Biocurators enforce the consistent use of gene nomenclature guidelines and participate in the genetic nomenclature committees of various model organisms, often in collaboration with the HUGO Gene Nomenclature Committee (HGNC). They also enforce other nomenclature guidelines like those provided by the Nomenclature Committee of the International Union of Biochemistry and Molecular Biology (IUBMB), one example of which is the Enzyme Commission EC number.
International Society for Biocuration (ISB)
The International Society for Biocuration (ISB) was founded in 2008; the non-profit organisation "promotes the field of biocuration and provides a forum for information exchange through meetings and workshops." International Biocurator Conferences have been held in Pacific Grove, California (2005), San José, CA (2007), Berlin (2009), Tokyo, Japan (2010), Washington, DC (2012), and Cambridge, UK (2013).
Biocurators and Wikipedia
There is some overlap between the work of biocurators and Wikipedia, with boundaries between scientific databases and Wikipedia becoming increasingly blurred. Databases like Rfam and the Protein Data Bank for example make heavy use of Wikipedia and its editors to curate information.
Text mining assisted Curation
There has been also recent interest in exploring the use of natural language processing and text mining technologies to enable a more systematic extraction of candidate information for manual literature curation. Therefore the definition of the main literature curation stages of a ‘canonical’ biocuration workflow has been examined. The use of text mining techniques for these various stages, from the initial detection of curation relevant articles (triage) to the extraction of annotations and entity relationships has been attempted by various specialized systems.
Expert Curation vs. Community Curation
Traditionally, biological knowledge has been aggregated through expert curation, conducted manually by dedicated experts. However, with the burgeoning volume of biological data and increasingly diverse densely informative published literatures, expert curation becomes more and more laborious and time-consuming, increasingly lagging behind knowledge creation.
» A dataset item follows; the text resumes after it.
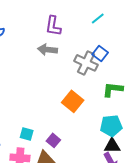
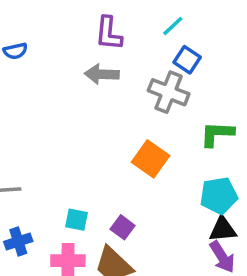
cyan line: (98, 19) -> (173, 26), moved
blue square: (100, 53) -> (187, 60), moved

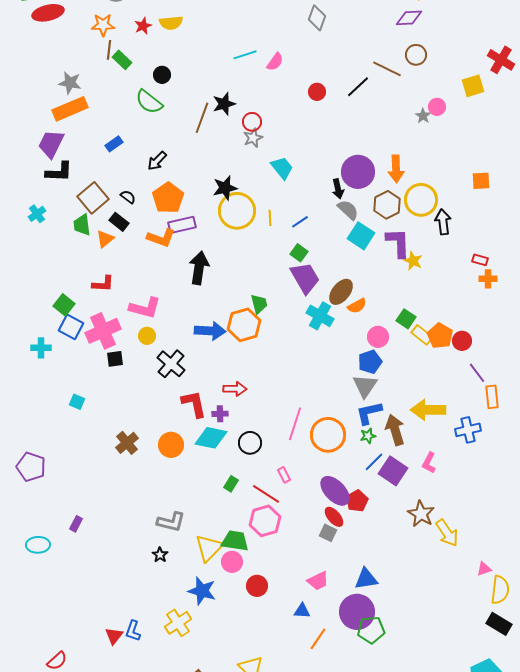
Community Curation harnesses community intelligence in knowledge curation, bears great promise in dealing with the flood of biological knowledge. To exploit the full potential of the scientific community for knowledge curation, multiple biological wikis (bio-wikis) have been built to date.
To increase community curation in bio-wikis, AuthorReward, an extension to MediaWiki, is developed for rewarding community-curated efforts in knowledge curation. AuthorReward provides bio-wikis with an authorship metric; it quantifies researchers’ contributions by properly factoring both edit quantity and quality and yields automated explicit authorship according to their quantitative contributions.
RiceWiki, a wiki-based database for community curation of rice genes, is a living demo equipped with AuthorReward, available at http://ricewiki.big.ac.cn/index.php/Os01g0883800.
Another community based approach to analyze biological data is called Systems Biology Verification (SBV) IMPROVER. Biological networks with a structured syntax are a powerful way of representing biological information generated from high density data; however, they can become unwieldy to manage as their size and complexity increase. SBV IMPROVER presents a crowd-verification approach for the visualization and expansion of biological networks.